Gujarat Gas least vulnerable among city gas players to competition

Analysts say, MGL is most vulnerable and is likely to face more competition compared to its peers, as it has maximum exposure to the city gas distribution business.
Worries over regulatory risks has seen shares of city gas distribution utilities such as Mahanagar Gas Ltd (MGL) and Indraprastha Gas Ltd (IGL) correction in the recent past. The regulator, Petroleum and Natural Gas Regulatory Board (PNGRB) is expected to allow competition for city gas distribution (CGD) in Delhi, Mumbai, Thane and some other geographies, where marketing exclusivity of incumbents has already expired. While IGL shares have fallen by more than 17 per cent, Mahanagar Gas has corrected by 13 per cent. Gujarat Gas Ltd, however, continues trading firm.

Analysts say, MGL is most vulnerable and is likely to face more competition compared to its peers, as it has maximum exposure to the city gas distribution business. IGL also has significant exposure, however it is better placed as it has been expanding to newer geographies where its marketing exclusivity will be maintained. Though IGL has corrected more than MGL, it is also due to the steep valuations it had been trading at.

Gujarata Gas, on the other hand, is least impacted having significant supplies to industrial sector. Replacement of polluting industrial fuel will further drive volume growth for Gujarat Gas, say analysts at Motilal Oswal Financial Services, who have maintained buy ratings. Further, both IGL and Gujarat Gas have also won new geographical areas in bidding for city gas distribution while MGL has not won any new geography. Analysts at ICICI Securities said that Mahanagar Gas will see the biggest fall in EBITDA margin while their concerns on IGL were led by the stock's expensive valuations. Not surprising, IGL has corrected most.

Post the correction, analysts feel the stocks are factoring in concerns despite the companies expected to continue benefitting from strong fundamentals. While spot prices of LNG having more than halved to a decadal low of less than $3 per million metric British Thermal unit (mmBtu) in February 2020, there is an oversupply of gas. The coronavirus outbreak has only aggravated the situation. However, it bodes well for all CGD players, at it spurs demand for the cheaper fuel besides improving their profitability.

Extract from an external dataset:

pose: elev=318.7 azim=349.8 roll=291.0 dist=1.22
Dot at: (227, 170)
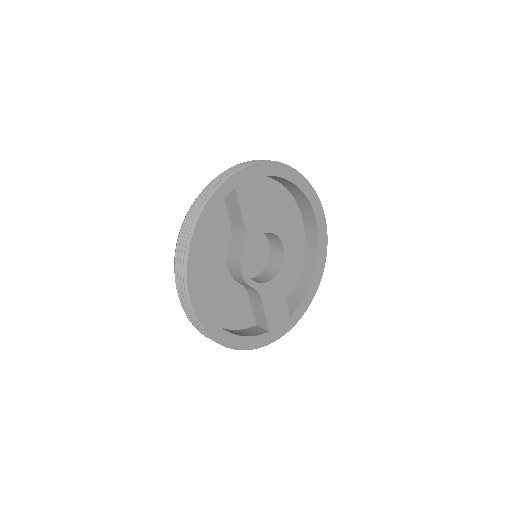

Says Manish Gupta, Senior Director, CRISIL Ratings, “At a Brent crude price of $55 per barrel, the landed cost of furnace oil would be about $12 per mmBtu (million British Thermal Units), while industrial LPG will be about $16 per mmBtu. On the other hand, industrial piped natural gas, apart from being cleaner, is significantly cheaper at $10.5 per mmBtu.”

Clearly the competitiveness of gas is to continue driving demand as also pollution control measures. The benefits are also likely to sustain as gas prices are to remain subdued for longer, as liquefication capacity of about 180 million tonne (equal to 40 per cent of current world capacity) is set to be commissioned over the next 4-5 years and domestically, regasification capacity, too, is expected to witness robust growth, outpacing LNG demand.

Even compressed natural Gas (CNG) demand is expected to continue growing led by rising demand for cleaner fuels on the back of pollution control measures and BS VI implementation.

As established city gas distributors such as IGL, Gujarat Gas and MGL benefit, the news is also good for new players like Adani Gas, Torrent Gas and others who have bid for newer geographies. However new incumbents will have to first set up basic infrastructure and hence, benefits will accrue overtime. 

Overall, it will be benefit GAIL too, as higher gas demand from city gas distributors and increased geographical presence will boost volumes from India's largest pipeline network company, driving its revenues and profits.

In addition to gas players, the benefits will be seen by user industries. As lower gas costs may benefit power producers, the fertiliser plants using gas as feedstock will also benefit. Likewise, the tile producers also stand to gain. While the coronavirus is hurting exports to China, in the long-run the consolidation and shift of market share to organised players also bodes well for the domestic tile industry.